Speeding up the opening of Financial Industry and enhancing the Competitiveness of Financial vigor
Beijing, 8 Nov (Xinhua)-- China speeds up the opening up of the financial industry and strengthens the competitiveness of financial vitality
Xinhua News Agency reporter Li Yanxia
The State Council recently issued the opinions on further making good use of Foreign Capital, which clearly defines a number of measures to speed up the process of opening up the financial industry.
According to the information released by the Chinese government website, China has completely lifted the restrictions on the business scope of foreign banks, securities companies, fund management companies, and other financial institutions in China. Reduce the quantitative access conditions for foreign investors to invest in the establishment of banking and insurance institutions and the conduct of related business.
"A series of substantive measures have demonstrated China's confidence and determination to continue to open up its financial sector to the outside world, and the process of opening up of China's financial industry to the outside world will be greatly accelerated." Dong Ximiao, a special researcher at the National Finance and Development Laboratory, said.
Since China's accession to the WTO, the level of opening up of the financial industry to the outside world has gradually improved. By the end of the second quarter of this year, foreign banks had set up 41 foreign corporate institutions, 116 branches of foreign banks and 151 representative offices in China. Overseas insurance companies have set up a total of 59 foreign insurance legal persons and 131 representative offices in China.
"the participation of foreign banks and insurance companies has injected fresh blood into China's financial industry, effectively brought into play the 'catfish effect' and promoted the competitiveness of the banking and insurance industries." Liu Fushu, chief lawyer of the Banking and Insurance Regulatory Commission, said recently.
Experts believe that the current reform of China's financial sector has entered a period of deep-water areas and tackling difficulties, and the high-quality development of the financial industry needs to further enhance the richness of financial instruments and participants. This time, China has further relaxed restrictions on entry barriers, business scope, and forms of commercial existence, providing a more relaxed and independent institutional environment for the establishment and operation of foreign banks and foreign insurance institutions. It will attract more institutions to operate in China and enhance the vitality of the market.
As far as the banking industry is concerned, in addition to completely abolishing the restrictions on the business scope of foreign banks in China, the opinion proposes to abolish the total assets requirements for foreign banks to set up foreign corporate banks and branches in China. Cancel the requirement that the sole or major shareholder of a Sino-foreign joint venture bank must be a financial institution.
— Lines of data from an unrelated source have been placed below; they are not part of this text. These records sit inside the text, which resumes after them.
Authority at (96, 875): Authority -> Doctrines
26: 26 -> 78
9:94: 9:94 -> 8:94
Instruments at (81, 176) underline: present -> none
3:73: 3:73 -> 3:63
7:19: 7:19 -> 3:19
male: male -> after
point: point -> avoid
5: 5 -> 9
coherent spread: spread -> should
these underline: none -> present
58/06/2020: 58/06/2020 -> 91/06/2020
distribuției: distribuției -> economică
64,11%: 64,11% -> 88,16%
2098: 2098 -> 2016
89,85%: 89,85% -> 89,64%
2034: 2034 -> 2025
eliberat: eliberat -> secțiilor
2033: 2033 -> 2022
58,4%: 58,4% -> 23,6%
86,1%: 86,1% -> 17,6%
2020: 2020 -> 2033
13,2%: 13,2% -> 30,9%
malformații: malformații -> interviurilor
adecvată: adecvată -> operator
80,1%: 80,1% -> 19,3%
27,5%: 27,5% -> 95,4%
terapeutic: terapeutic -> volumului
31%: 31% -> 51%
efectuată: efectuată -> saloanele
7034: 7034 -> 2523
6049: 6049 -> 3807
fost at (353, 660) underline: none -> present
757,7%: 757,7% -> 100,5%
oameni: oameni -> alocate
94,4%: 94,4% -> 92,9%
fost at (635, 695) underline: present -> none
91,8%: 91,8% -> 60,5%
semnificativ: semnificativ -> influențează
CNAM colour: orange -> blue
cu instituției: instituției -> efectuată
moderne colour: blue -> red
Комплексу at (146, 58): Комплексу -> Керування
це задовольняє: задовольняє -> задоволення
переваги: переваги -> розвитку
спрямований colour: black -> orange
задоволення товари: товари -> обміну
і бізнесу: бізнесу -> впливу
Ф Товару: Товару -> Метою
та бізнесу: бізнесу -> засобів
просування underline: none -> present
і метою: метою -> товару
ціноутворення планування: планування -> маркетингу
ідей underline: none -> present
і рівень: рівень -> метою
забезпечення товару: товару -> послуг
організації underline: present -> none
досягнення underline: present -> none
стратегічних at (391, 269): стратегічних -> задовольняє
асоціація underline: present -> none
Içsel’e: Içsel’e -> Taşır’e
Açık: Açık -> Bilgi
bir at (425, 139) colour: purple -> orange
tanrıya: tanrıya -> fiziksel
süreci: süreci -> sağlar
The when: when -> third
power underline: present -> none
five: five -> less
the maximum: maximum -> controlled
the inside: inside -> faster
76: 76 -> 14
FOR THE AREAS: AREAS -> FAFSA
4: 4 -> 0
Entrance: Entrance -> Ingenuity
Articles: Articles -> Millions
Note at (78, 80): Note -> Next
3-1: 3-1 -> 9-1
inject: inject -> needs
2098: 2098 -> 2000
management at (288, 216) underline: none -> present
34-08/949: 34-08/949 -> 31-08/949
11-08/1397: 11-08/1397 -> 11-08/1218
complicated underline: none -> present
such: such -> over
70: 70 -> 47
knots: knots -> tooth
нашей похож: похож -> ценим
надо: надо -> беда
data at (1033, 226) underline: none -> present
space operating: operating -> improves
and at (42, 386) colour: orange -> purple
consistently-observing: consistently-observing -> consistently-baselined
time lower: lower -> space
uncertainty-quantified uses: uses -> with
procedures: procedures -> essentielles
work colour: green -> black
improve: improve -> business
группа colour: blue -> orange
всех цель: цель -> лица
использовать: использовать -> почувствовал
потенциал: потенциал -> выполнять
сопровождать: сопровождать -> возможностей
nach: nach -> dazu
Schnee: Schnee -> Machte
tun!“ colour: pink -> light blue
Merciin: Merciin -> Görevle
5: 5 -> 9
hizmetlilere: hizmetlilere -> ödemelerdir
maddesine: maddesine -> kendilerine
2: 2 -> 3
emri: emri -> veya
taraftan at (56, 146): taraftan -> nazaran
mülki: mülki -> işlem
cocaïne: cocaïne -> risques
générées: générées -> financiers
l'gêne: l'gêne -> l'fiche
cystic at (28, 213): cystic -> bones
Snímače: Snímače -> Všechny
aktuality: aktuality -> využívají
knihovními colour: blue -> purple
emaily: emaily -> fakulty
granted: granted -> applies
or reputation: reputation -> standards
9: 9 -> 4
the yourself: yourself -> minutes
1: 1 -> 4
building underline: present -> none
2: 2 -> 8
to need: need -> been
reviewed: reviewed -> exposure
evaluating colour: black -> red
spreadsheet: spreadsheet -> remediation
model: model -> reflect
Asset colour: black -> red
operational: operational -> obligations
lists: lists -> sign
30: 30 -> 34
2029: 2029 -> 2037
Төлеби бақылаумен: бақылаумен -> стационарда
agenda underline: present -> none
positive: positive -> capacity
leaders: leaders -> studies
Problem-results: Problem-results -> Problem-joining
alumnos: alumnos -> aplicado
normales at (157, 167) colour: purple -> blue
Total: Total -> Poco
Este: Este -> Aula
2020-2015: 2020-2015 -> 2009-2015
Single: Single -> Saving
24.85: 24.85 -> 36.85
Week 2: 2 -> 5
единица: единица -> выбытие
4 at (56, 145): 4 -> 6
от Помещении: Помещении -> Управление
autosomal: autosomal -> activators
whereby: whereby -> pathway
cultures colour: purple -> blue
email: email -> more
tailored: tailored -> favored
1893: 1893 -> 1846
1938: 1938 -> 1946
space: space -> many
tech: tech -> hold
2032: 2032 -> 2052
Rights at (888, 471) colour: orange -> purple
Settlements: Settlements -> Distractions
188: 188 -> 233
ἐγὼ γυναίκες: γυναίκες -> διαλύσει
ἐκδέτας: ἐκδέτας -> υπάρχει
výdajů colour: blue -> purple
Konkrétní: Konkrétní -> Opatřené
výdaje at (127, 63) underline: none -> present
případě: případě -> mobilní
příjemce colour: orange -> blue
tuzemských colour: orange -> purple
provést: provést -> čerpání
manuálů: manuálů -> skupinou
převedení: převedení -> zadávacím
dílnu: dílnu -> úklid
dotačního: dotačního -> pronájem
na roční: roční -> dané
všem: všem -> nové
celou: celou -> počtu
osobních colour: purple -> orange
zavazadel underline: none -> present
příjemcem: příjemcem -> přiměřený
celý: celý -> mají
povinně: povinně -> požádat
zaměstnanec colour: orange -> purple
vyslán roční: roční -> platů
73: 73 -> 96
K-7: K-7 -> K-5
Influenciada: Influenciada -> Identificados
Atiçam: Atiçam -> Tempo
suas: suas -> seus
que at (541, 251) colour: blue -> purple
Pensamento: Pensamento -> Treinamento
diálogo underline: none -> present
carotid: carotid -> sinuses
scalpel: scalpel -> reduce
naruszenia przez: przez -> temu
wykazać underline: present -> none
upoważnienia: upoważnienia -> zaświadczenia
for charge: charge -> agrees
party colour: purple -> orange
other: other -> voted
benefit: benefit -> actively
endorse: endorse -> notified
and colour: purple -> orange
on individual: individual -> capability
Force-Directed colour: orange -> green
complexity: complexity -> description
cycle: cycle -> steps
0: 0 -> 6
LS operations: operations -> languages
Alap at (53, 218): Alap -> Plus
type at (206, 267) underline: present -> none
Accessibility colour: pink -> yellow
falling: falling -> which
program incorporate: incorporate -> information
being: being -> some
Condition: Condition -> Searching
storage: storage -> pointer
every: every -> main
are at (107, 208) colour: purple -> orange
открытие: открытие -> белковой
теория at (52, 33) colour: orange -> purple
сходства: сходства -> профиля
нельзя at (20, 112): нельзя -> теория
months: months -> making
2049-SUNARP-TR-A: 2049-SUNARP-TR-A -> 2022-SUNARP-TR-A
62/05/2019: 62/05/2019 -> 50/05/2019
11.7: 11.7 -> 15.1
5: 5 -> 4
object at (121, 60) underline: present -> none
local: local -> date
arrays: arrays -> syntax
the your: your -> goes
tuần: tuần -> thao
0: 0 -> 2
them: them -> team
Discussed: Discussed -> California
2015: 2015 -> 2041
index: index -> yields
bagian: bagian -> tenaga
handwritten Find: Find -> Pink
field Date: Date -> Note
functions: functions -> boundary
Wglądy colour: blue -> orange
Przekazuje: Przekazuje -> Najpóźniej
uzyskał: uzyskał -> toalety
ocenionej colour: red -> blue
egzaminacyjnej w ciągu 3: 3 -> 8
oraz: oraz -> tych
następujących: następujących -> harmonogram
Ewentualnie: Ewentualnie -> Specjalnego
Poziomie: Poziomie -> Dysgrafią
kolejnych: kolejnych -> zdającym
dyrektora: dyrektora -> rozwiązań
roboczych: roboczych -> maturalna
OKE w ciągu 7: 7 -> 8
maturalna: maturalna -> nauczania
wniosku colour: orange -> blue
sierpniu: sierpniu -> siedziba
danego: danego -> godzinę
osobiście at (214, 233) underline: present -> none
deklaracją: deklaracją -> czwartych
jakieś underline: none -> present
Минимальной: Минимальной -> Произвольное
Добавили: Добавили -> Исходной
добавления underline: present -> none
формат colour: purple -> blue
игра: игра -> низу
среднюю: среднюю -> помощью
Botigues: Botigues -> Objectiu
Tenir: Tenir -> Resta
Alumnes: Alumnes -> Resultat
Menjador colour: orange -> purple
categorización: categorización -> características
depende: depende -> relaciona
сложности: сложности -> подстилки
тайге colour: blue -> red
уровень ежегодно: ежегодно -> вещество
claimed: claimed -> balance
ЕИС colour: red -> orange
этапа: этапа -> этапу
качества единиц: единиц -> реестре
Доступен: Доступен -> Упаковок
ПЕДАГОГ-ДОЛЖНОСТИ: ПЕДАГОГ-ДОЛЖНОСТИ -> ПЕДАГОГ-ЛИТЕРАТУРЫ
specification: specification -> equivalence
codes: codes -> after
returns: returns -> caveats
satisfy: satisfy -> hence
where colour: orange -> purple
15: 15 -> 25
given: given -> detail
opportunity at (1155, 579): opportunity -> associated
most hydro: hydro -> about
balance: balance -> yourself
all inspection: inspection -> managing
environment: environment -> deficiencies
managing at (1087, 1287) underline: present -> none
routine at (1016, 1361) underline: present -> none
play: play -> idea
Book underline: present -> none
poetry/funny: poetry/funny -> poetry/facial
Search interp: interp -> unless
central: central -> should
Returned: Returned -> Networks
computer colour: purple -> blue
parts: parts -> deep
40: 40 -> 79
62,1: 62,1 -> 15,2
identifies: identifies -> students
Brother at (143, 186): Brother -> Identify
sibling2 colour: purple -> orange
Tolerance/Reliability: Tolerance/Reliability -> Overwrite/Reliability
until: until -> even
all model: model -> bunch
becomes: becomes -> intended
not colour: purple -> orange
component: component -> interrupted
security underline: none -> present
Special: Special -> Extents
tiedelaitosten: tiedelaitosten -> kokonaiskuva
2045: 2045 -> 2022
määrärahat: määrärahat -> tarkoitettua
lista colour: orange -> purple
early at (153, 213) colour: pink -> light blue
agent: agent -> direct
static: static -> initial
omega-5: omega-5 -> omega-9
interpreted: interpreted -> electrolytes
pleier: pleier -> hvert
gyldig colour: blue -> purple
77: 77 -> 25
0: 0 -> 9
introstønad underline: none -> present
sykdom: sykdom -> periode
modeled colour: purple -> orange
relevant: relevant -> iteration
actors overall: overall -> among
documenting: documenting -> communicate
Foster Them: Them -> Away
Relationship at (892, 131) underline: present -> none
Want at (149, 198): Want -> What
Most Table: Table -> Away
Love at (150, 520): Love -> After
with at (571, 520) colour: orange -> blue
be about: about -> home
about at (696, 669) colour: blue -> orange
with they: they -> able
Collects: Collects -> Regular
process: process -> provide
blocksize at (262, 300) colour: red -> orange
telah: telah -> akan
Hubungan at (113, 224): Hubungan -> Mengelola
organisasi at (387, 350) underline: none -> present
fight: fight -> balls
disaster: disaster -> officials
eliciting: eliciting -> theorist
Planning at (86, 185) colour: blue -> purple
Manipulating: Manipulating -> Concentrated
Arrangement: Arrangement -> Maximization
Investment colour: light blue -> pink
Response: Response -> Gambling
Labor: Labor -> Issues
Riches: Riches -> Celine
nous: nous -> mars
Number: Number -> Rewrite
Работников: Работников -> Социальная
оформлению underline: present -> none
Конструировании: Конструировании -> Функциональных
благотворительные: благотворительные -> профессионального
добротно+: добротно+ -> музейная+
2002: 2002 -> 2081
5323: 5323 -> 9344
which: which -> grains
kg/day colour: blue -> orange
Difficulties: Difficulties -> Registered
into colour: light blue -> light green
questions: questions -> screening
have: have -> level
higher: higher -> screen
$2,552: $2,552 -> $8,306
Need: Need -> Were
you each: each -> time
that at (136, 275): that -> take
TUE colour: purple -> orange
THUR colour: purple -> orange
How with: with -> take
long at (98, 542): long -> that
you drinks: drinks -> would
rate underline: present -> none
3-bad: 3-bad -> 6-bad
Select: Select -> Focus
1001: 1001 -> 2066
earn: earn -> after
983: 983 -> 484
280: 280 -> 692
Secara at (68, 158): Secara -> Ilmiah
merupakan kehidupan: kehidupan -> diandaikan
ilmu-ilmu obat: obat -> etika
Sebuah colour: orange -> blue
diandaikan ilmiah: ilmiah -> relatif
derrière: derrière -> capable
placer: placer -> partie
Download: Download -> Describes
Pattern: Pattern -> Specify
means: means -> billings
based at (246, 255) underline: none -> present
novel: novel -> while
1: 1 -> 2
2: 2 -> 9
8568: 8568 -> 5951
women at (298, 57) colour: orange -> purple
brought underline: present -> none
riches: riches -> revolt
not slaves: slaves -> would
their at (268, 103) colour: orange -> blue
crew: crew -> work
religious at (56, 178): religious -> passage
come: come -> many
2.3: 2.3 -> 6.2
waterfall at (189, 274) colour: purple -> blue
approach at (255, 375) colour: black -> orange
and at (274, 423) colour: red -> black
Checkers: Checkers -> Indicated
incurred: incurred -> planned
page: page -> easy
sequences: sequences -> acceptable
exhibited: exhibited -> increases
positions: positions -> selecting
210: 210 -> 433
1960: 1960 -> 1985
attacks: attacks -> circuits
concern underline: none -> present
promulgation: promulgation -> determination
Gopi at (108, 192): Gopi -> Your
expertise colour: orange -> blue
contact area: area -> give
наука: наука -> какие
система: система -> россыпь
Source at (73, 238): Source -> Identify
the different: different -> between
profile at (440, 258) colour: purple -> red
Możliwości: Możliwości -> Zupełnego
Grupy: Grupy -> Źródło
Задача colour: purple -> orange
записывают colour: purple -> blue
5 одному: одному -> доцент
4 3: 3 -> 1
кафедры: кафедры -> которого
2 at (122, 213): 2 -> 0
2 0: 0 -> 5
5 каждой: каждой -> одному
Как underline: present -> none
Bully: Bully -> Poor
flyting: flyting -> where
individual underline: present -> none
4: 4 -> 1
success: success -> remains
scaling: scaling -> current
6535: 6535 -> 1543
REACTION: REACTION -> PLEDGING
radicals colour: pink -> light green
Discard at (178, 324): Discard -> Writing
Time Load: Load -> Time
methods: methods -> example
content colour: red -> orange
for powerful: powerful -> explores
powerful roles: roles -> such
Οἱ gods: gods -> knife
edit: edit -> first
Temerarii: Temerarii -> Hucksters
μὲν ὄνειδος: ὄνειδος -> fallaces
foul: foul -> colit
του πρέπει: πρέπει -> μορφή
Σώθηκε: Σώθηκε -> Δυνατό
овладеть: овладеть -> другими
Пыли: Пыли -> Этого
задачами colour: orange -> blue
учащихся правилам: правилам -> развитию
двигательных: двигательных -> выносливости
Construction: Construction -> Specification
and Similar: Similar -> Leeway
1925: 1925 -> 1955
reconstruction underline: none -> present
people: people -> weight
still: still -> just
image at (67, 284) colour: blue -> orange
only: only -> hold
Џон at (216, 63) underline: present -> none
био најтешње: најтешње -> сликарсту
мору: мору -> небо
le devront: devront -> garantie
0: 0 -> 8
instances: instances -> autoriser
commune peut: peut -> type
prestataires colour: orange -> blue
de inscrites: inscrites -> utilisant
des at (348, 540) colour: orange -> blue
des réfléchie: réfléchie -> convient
Experts believe that abolishing the requirement for total assets can provide more space for foreign institutions that do not reach a certain scale but have professional characteristics to set up institutions in China. The expansion of business scope will also help foreign banks to enhance their business competitiveness and profitability.
Lian Ping, chief economist of the Bank of Communications, believes that at present, China's banking industry has maintained a good state of operation on the whole, with steady growth in assets and liabilities, good profitability, and asset quality continues to be in the leading international level. We have good conditions for opening wider to the outside world. After the landing of this round of opening-up policy, the opening up of China's banking industry will reach a new and higher level.
With regard to the insurance industry, the opinion proposes to abolish the requirements for the operating years and total assets of foreign insurance brokerage companies operating insurance brokerage business in China, and allow foreign insurance groups to invest in the establishment of insurance institutions. We will continue to support administrative licensing matters such as the establishment and alteration of foreign-funded insurance companies and their branches in accordance with the principle of consistency between domestic and foreign investors.
"with the continuous entry of foreign investment, more diversified insurance products and the latest risk management concepts will be introduced, which will help promote the deep reform of the insurance market." Li Xi, assistant general manager of Dongfang Jincheng Financial Business Department, said.
It is proposed that the limit of foreign ownership of securities companies, securities investment fund management companies, futures companies and life insurance companies not exceeding 51% should be abolished in 2020. Experts said that through the increase of shareholding ratio, foreign financial institutions can further enhance their right to participate in management, which is also conducive to the further improvement and optimization of corporate governance in China's financial industry.
Dong Ximiao said: in opening up to the outside world, the financial industry should not only "run fast," but also "walk steadily." while opening up, the financial industry should grasp the rhythm and intensity and guard against relevant financial risks.
The expansion of the opening up of the financial industry has put forward higher requirements for financial supervision. Lian Ping said that the level of openness of financial markets should be commensurate with regulatory capabilities. In the face of the further expansion of opening up in the future, the ability of financial supervision needs to be improved simultaneously, including the ability to regulate the business behavior of financial institutions, the ability of early warning and prevention of financial risks, as well as the ability to deal with and resolve financial risks.